Neo4j Provides Natural Language Processing at Scale, Making Equipment Repair More Efficient
The ChallengeAny time a Caterpillar machine is brought in for repair or maintenance, a technician creates a warranty document that chronicles the complaint, an analysis of the problem and the solution.
There’s a large-scale repository of technical documents, much of which was quite good from the outlook of labeling and computational linguistics standards. However, there was a lot of disparate data to connect.
The company recognized there was valuable data housed in more than 27 million documents and set about creating an NLP tool to uncover these unseen connections and trends.
For the last decade, they had already been exploring NLP for purposes such as vehicle maintenance and supply chain management. Although a large percentage of the data could be mapped correctly in some domains, it didn’t mean they could represent this knowledge and leverage it in a meaningful way.
“We wanted to create a system that would allow someone to ask any type of question as long as it was in the domain,” said Ryan Chandler, Chief Data Scientist at Caterpillar. “This meant creating a dialog system to test the use of a graph, demonstrate an open-ended user interface capable of answering questions and to develop a capability to create spoken human machine interface.”
The SolutionBecause a graph is the lowest level of structure and provides massive flexibility, graph databases are a natural fit for language processing and machine learning.
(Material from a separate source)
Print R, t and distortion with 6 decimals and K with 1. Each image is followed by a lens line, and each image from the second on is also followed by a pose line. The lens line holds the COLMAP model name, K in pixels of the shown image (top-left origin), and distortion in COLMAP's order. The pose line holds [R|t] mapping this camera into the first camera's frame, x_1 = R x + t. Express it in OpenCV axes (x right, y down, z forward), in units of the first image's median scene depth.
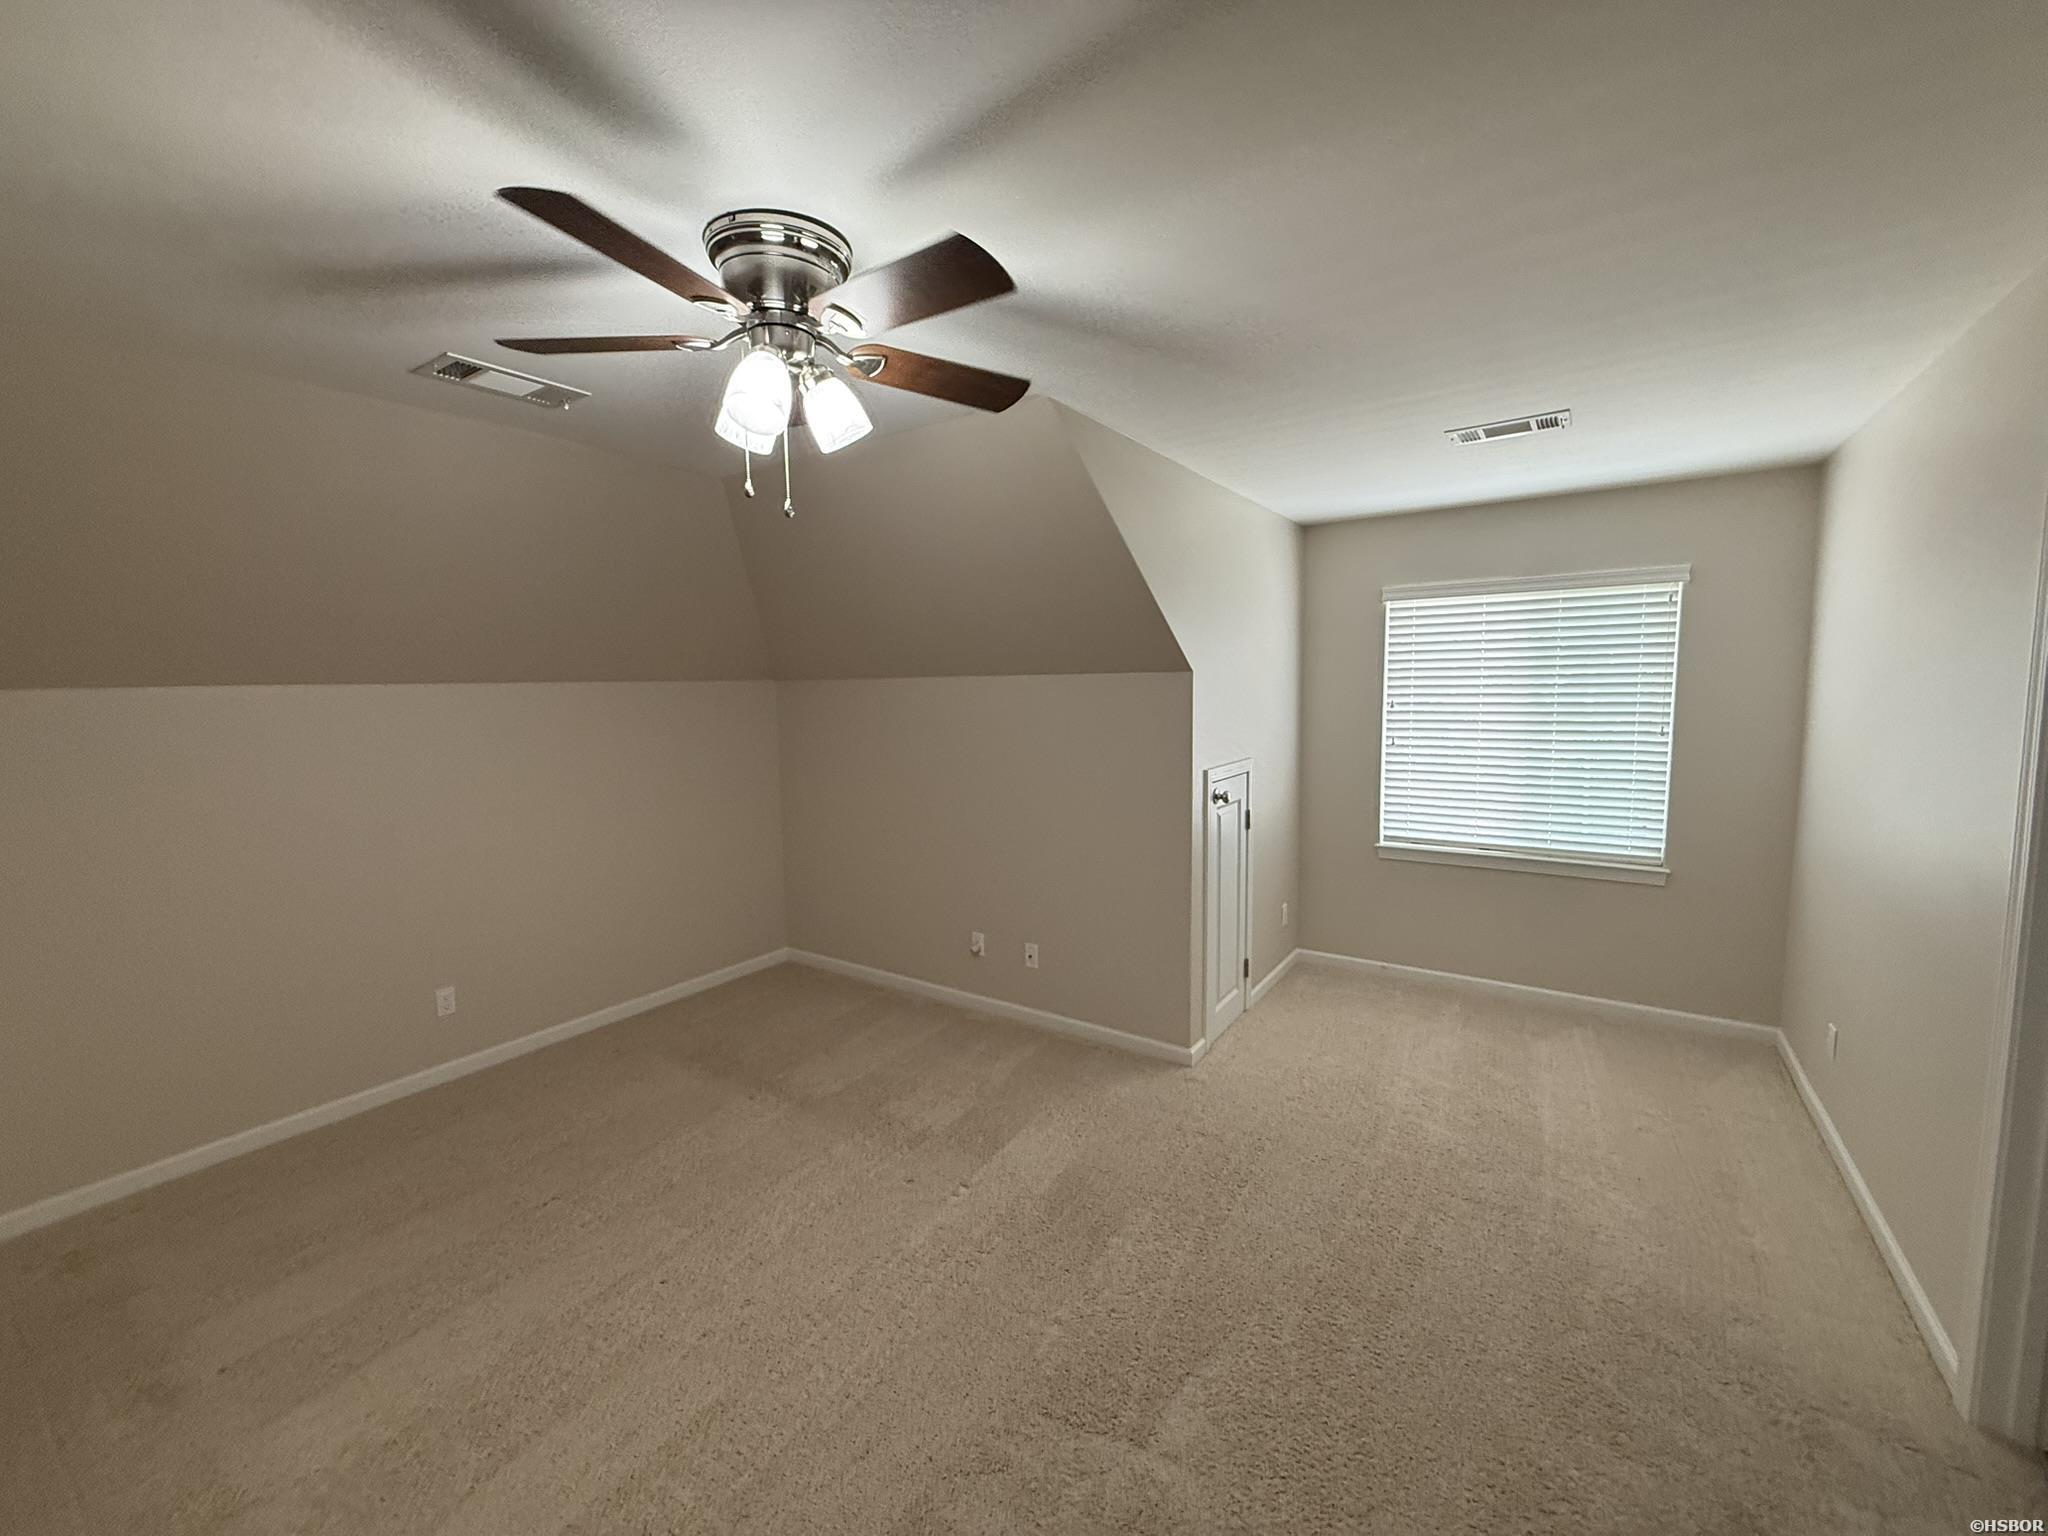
lens RADIAL K [[817.4, 0, 1015.8], [0, 817.4, 766.4], [0, 0, 1]] dist [-0.003044, 0.000872]
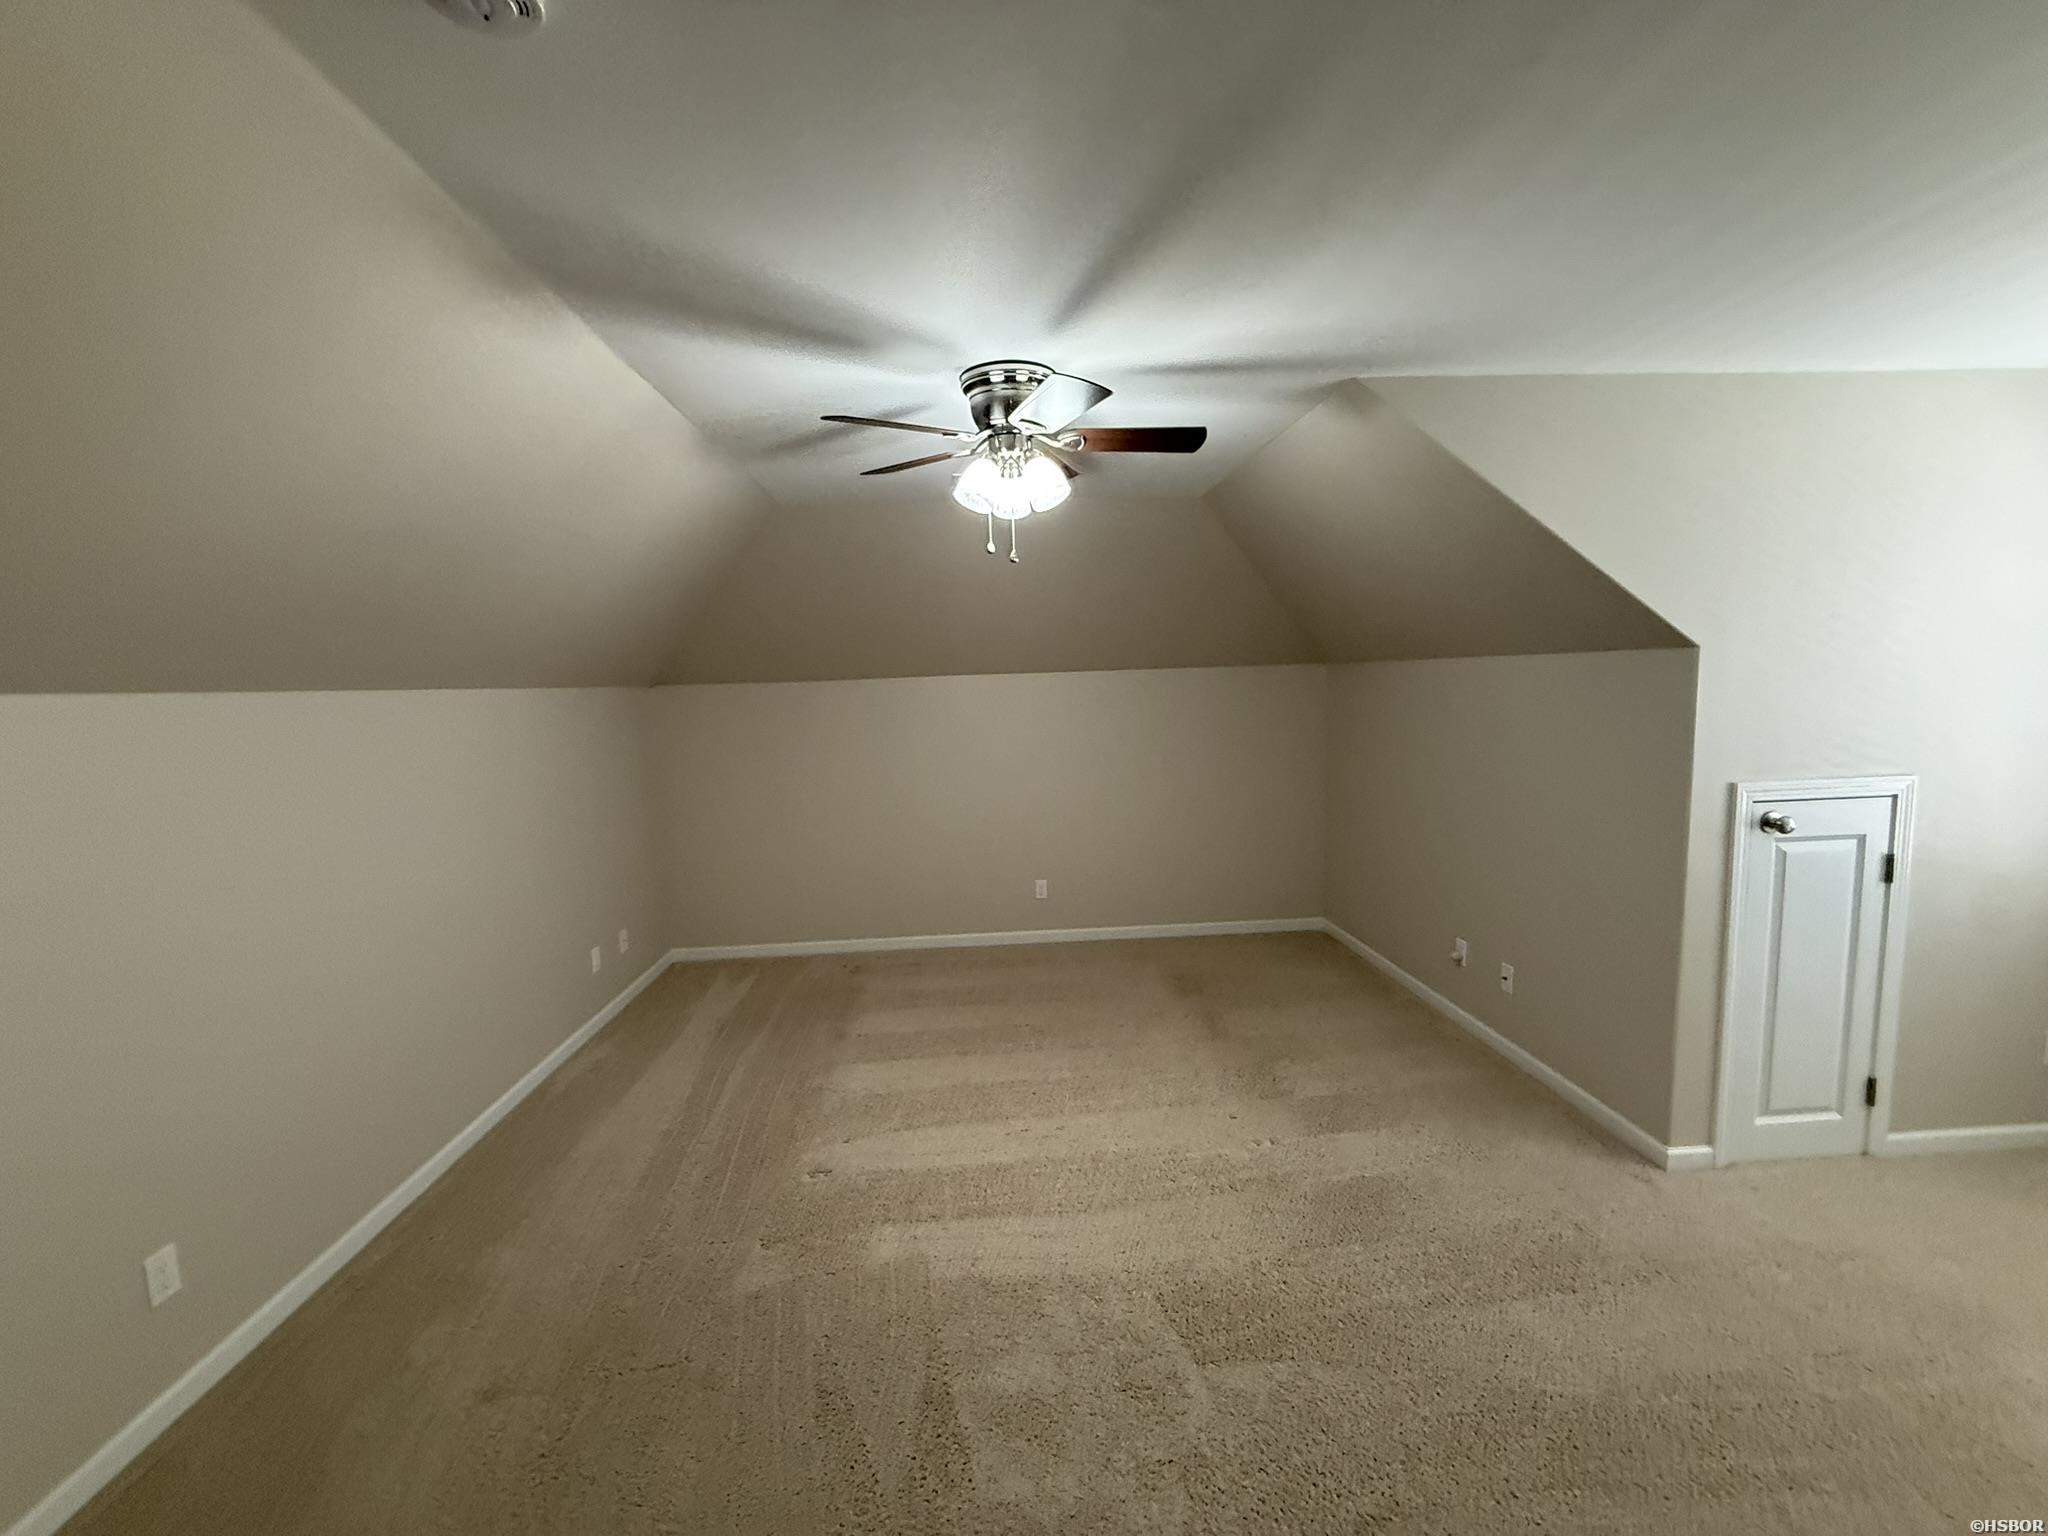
lens RADIAL K [[817.4, 0, 1015.8], [0, 817.4, 766.4], [0, 0, 1]] dist [-0.003044, 0.000872]
pose [[0.612220, 0.081488, -0.786477, 0.395461], [-0.058344, 0.996619, 0.057844, -0.014068], [0.788532, 0.010473, 0.614905, 0.053211]]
Language processing is often broken down into either dependency structures, which looks at the verb and draws arcs from the verb to the relationship of the other words relative to the verb, or it breaks down into a constituency tree. Both of these structures are graphs.
Caterpillar employed Neo4j for graph data structures to create a logical form of knowledge. This NoSQL alternative to relational databases allowed them to build ontologies and perform deduction.
To get from natural language to graph query results, the team created data architecture that ingests text via an open-source NLP toolkit, which uses Python to combine sentences into strings, correct boundaries and omit “garbage” in the text. Data is also imported from SAP ERP systems, as well as non-SAP ERP systems.
The Machine Learning Classification tool learns from the portion of data already tagged with terms such as cause or complaint to apply to the rest of the data.
It uses WordNet as a lexicographic dictionary to provide definitions for the words, the Stanford Dependency Parser to parse the text and Neo4j to find patterns and connections, build hierarchies and add ontologies.
Once this is all put together, users can conduct meaningful searches with simple Cypher queries.